Dataset excerpts
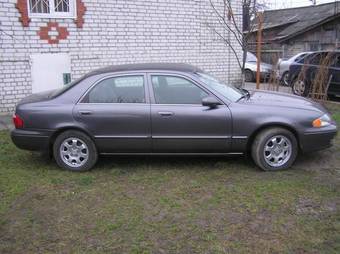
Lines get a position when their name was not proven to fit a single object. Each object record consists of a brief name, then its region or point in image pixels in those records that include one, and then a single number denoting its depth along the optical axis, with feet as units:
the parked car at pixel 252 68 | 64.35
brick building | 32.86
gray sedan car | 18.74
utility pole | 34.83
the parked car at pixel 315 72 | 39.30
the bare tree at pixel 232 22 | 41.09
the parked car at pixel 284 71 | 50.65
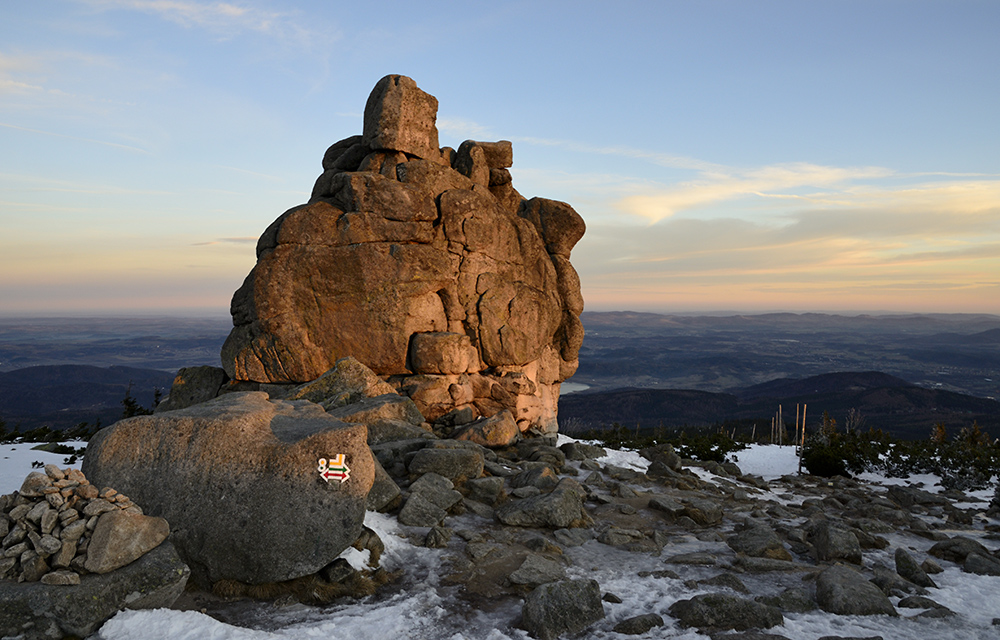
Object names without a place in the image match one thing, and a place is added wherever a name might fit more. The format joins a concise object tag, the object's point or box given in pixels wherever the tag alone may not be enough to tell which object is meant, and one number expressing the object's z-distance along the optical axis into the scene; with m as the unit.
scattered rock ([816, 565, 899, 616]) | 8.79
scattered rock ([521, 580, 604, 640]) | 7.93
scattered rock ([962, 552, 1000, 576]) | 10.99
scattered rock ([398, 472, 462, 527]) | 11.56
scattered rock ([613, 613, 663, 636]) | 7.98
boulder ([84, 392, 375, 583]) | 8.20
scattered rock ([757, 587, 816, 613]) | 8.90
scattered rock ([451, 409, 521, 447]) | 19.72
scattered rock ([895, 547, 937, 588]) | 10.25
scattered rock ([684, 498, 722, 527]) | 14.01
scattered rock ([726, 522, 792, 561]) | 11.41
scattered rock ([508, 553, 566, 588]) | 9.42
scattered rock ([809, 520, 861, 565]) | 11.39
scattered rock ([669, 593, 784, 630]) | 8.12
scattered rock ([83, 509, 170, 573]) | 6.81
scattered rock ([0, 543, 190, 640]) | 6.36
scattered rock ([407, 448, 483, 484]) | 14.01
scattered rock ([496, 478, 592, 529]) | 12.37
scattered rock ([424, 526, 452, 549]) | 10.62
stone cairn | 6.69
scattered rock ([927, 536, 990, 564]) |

→ EXERCISE PROMPT
Where a line of the entries contains "axis", report that line.

→ SOLUTION TO THE PROBLEM
Lines get a position when their name was not proven to fit a single object. Each object record consists of a brief name, then its region or point in image pixels in those records that include one, and then a single number denoting its depth along the optical axis, with feet as units:
Object names without a place in the image match one thing, and a place is added wherever a name might fit more. The format joins a concise object tag, the object's point or box given in pixels wherever the tag alone may not be enough to tell which object is meant, and one number expressing the object's z-distance along the optical axis into the scene; with m as the unit.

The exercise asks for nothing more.